* [Task requirements]: Each line of the listing that includes the string "frame" is to be identified and copied.

++++++

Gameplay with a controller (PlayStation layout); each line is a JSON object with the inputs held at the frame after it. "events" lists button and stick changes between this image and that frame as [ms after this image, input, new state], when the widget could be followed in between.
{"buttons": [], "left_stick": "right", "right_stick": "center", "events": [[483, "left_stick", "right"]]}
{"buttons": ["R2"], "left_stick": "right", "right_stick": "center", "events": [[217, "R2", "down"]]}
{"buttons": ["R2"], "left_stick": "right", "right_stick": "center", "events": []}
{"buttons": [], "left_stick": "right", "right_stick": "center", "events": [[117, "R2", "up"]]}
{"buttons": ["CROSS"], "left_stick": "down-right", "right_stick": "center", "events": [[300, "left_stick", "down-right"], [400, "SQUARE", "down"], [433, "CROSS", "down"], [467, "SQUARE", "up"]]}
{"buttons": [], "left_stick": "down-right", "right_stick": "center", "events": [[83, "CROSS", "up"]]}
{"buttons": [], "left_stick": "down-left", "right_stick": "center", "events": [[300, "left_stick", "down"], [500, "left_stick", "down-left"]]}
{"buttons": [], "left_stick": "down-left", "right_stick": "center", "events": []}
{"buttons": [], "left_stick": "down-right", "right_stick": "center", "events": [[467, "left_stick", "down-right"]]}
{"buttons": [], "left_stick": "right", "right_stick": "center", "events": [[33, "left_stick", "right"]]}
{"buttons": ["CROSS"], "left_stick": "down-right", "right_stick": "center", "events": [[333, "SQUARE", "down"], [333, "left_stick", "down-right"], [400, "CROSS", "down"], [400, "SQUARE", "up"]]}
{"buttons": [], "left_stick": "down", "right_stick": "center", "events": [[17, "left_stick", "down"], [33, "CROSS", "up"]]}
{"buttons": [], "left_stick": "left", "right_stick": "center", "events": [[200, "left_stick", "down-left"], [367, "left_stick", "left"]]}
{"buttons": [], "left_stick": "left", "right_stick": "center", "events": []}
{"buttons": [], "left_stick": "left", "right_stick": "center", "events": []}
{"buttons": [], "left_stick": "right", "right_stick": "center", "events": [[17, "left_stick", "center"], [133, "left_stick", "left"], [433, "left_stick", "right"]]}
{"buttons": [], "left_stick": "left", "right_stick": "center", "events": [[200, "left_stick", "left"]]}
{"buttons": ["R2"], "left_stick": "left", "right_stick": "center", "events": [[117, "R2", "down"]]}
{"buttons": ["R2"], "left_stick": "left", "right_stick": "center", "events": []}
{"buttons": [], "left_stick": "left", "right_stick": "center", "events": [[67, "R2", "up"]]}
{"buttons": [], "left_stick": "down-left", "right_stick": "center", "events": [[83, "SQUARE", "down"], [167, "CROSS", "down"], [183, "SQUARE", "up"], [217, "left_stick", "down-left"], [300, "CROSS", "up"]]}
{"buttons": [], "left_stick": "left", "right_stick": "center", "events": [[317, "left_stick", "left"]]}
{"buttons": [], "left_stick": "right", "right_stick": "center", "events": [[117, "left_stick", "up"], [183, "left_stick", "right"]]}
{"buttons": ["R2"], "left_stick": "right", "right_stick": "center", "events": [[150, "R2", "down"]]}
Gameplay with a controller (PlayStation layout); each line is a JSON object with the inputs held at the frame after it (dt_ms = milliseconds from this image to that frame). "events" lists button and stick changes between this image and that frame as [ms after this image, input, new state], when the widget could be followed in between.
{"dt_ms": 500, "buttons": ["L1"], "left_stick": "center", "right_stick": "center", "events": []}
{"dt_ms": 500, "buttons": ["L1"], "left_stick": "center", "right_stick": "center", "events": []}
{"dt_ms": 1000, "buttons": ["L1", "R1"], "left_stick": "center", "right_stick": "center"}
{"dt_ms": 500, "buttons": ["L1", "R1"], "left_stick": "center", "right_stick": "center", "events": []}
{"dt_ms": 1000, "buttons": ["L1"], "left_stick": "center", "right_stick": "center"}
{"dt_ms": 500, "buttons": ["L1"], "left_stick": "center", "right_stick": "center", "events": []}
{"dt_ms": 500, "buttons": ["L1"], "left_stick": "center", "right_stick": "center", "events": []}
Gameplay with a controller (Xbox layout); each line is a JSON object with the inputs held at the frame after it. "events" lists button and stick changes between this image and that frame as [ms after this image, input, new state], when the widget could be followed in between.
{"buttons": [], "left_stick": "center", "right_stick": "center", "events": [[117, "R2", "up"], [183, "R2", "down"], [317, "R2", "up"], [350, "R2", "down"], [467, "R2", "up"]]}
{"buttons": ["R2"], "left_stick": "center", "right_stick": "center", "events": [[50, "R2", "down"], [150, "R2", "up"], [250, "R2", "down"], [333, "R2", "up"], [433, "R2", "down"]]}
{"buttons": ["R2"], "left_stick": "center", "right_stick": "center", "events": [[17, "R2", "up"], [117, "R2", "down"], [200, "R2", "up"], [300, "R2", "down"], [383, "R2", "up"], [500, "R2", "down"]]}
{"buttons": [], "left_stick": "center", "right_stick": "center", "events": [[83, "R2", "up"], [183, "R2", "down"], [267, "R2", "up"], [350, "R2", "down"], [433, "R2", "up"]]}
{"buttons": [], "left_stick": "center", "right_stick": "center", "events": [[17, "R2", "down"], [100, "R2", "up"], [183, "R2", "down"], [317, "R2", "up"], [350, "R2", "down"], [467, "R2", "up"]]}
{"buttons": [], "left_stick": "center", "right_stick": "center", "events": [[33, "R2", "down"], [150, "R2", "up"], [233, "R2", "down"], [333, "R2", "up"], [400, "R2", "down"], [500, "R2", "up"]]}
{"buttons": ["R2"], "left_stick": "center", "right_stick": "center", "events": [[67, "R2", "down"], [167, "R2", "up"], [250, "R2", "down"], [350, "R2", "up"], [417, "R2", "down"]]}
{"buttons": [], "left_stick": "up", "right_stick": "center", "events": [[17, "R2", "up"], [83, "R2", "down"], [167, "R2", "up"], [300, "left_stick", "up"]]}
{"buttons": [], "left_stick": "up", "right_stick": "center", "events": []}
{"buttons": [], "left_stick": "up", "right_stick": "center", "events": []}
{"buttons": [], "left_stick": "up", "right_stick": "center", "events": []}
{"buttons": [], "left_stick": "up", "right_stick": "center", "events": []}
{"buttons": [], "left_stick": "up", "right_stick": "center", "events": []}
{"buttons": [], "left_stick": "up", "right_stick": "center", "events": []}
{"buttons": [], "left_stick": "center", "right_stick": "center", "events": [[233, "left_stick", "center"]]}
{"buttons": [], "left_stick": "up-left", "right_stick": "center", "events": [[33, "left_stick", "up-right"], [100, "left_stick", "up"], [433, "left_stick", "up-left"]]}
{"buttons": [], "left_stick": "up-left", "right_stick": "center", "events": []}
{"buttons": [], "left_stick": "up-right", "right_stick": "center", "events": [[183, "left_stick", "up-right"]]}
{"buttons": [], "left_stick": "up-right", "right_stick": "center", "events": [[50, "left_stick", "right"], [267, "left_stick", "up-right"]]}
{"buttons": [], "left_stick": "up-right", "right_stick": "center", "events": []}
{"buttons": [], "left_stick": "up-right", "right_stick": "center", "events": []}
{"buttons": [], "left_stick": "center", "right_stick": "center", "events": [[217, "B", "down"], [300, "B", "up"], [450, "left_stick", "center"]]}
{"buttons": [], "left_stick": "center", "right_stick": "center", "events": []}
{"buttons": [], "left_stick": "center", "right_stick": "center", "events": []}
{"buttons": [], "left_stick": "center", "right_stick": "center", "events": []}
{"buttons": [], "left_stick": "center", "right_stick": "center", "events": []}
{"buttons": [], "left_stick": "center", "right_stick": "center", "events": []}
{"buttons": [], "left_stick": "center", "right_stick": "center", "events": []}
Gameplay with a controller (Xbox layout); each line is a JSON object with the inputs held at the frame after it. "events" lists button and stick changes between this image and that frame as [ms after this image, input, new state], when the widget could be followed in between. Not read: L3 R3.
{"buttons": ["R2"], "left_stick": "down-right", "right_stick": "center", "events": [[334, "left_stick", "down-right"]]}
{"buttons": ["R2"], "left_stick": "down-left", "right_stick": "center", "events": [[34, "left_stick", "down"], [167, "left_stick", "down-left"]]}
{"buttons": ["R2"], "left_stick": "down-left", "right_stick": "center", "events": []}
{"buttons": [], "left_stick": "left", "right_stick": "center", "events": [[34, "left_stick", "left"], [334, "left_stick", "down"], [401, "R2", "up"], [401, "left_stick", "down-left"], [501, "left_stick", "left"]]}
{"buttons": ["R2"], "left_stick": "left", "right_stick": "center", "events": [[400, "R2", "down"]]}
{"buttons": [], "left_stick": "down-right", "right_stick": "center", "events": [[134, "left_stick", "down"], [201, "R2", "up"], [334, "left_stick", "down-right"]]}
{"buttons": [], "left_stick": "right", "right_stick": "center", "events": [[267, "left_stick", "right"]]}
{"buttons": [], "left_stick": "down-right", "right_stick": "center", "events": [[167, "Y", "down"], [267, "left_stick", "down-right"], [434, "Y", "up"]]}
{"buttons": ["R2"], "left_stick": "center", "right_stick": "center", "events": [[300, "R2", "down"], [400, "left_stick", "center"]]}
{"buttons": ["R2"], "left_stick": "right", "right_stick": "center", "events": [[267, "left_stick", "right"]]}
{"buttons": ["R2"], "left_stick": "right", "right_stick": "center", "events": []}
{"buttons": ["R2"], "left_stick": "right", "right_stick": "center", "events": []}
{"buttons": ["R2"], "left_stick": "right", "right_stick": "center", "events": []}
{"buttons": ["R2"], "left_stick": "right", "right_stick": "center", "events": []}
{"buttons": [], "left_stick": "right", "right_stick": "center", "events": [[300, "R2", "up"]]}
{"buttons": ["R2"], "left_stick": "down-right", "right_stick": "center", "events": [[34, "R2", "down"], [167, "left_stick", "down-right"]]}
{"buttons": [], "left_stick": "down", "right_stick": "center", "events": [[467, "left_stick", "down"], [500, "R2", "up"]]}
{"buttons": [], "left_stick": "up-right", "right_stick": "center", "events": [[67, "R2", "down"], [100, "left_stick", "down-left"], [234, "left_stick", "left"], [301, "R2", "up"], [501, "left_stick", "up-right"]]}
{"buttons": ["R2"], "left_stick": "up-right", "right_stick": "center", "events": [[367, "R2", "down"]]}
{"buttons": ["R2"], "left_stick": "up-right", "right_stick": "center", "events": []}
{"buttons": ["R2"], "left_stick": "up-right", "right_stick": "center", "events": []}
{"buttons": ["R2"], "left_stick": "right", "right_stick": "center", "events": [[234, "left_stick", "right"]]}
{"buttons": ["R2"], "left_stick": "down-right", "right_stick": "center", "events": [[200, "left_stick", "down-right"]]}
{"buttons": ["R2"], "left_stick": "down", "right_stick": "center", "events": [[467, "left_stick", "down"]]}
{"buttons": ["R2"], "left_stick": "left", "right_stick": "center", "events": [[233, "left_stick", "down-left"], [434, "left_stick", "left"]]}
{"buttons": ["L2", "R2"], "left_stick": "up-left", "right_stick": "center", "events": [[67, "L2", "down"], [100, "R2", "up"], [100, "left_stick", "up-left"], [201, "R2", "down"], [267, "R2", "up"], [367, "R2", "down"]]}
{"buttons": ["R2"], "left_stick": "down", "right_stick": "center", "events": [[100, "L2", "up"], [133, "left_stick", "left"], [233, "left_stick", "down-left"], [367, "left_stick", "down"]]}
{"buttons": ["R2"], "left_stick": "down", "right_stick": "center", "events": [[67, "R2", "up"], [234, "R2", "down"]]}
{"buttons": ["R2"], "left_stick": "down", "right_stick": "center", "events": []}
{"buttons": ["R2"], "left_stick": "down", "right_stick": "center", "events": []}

++++++

* [Worked solution]:
Gameplay with a controller (PlayStation layout); each line is a JSON object with the inputs held at the frame after it. "events" lists button and stick changes between this image and that frame as [ms after this image, input, new state], when the widget could be followed in between.
Gameplay with a controller (PlayStation layout); each line is a JSON object with the inputs held at the frame after it (dt_ms = milliseconds from this image to that frame). "events" lists button and stick changes between this image and that frame as [ms after this image, input, new state], when the widget could be followed in between.
Gameplay with a controller (Xbox layout); each line is a JSON object with the inputs held at the frame after it. "events" lists button and stick changes between this image and that frame as [ms after this image, input, new state], when the widget could be followed in between.
Gameplay with a controller (Xbox layout); each line is a JSON object with the inputs held at the frame after it. "events" lists button and stick changes between this image and that frame as [ms after this image, input, new state], when the widget could be followed in between. Not read: L3 R3.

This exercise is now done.